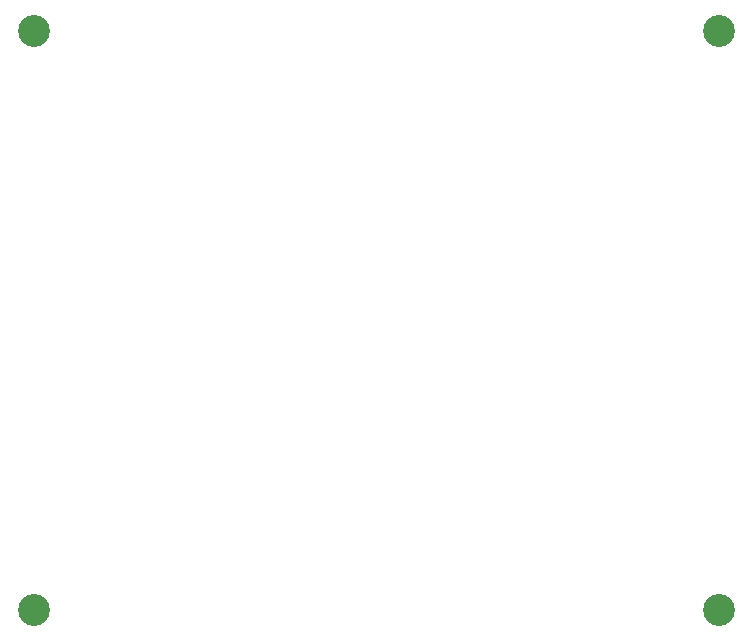
<source format=gbr>
%TF.GenerationSoftware,KiCad,Pcbnew,7.0.8-7.0.8~ubuntu23.04.1*%
%TF.CreationDate,2023-11-21T11:50:57+00:00*%
%TF.ProjectId,baggerdails,62616767-6572-4646-9169-6c732e6b6963,rev?*%
%TF.SameCoordinates,Original*%
%TF.FileFunction,NonPlated,1,2,NPTH,Drill*%
%TF.FilePolarity,Positive*%
%FSLAX46Y46*%
G04 Gerber Fmt 4.6, Leading zero omitted, Abs format (unit mm)*
G04 Created by KiCad (PCBNEW 7.0.8-7.0.8~ubuntu23.04.1) date 2023-11-21 11:50:57*
%MOMM*%
%LPD*%
G01*
G04 APERTURE LIST*
%TA.AperFunction,ComponentDrill*%
%ADD10C,2.700000*%
%TD*%
G04 APERTURE END LIST*
D10*
%TO.C,MH1*%
X103500000Y-47500000D03*
%TO.C,MH3*%
X103500000Y-96500000D03*
%TO.C,MH2*%
X161500000Y-47500000D03*
%TO.C,MH4*%
X161500000Y-96500000D03*
M02*

</source>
· · · ·
Required action: Although the records contain pictures, print only the rest, exactly as written.

Written solution:
<source format=gbr>
%TF.GenerationSoftware,KiCad,Pcbnew,7.0.8-7.0.8~ubuntu23.04.1*%
%TF.CreationDate,2023-11-21T11:50:57+00:00*%
%TF.ProjectId,baggerdails,62616767-6572-4646-9169-6c732e6b6963,rev?*%
%TF.SameCoordinates,Original*%
%TF.FileFunction,NonPlated,1,2,NPTH,Drill*%
%TF.FilePolarity,Positive*%
%FSLAX46Y46*%
G04 Gerber Fmt 4.6, Leading zero omitted, Abs format (unit mm)*
G04 Created by KiCad (PCBNEW 7.0.8-7.0.8~ubuntu23.04.1) date 2023-11-21 11:50:57*
%MOMM*%
%LPD*%
G01*
G04 APERTURE LIST*
%TA.AperFunction,ComponentDrill*%
%ADD10C,2.700000*%
%TD*%
G04 APERTURE END LIST*
D10*
%TO.C,MH1*%
X103500000Y-47500000D03*
%TO.C,MH3*%
X103500000Y-96500000D03*
%TO.C,MH2*%
X161500000Y-47500000D03*
%TO.C,MH4*%
X161500000Y-96500000D03*
M02*

</source>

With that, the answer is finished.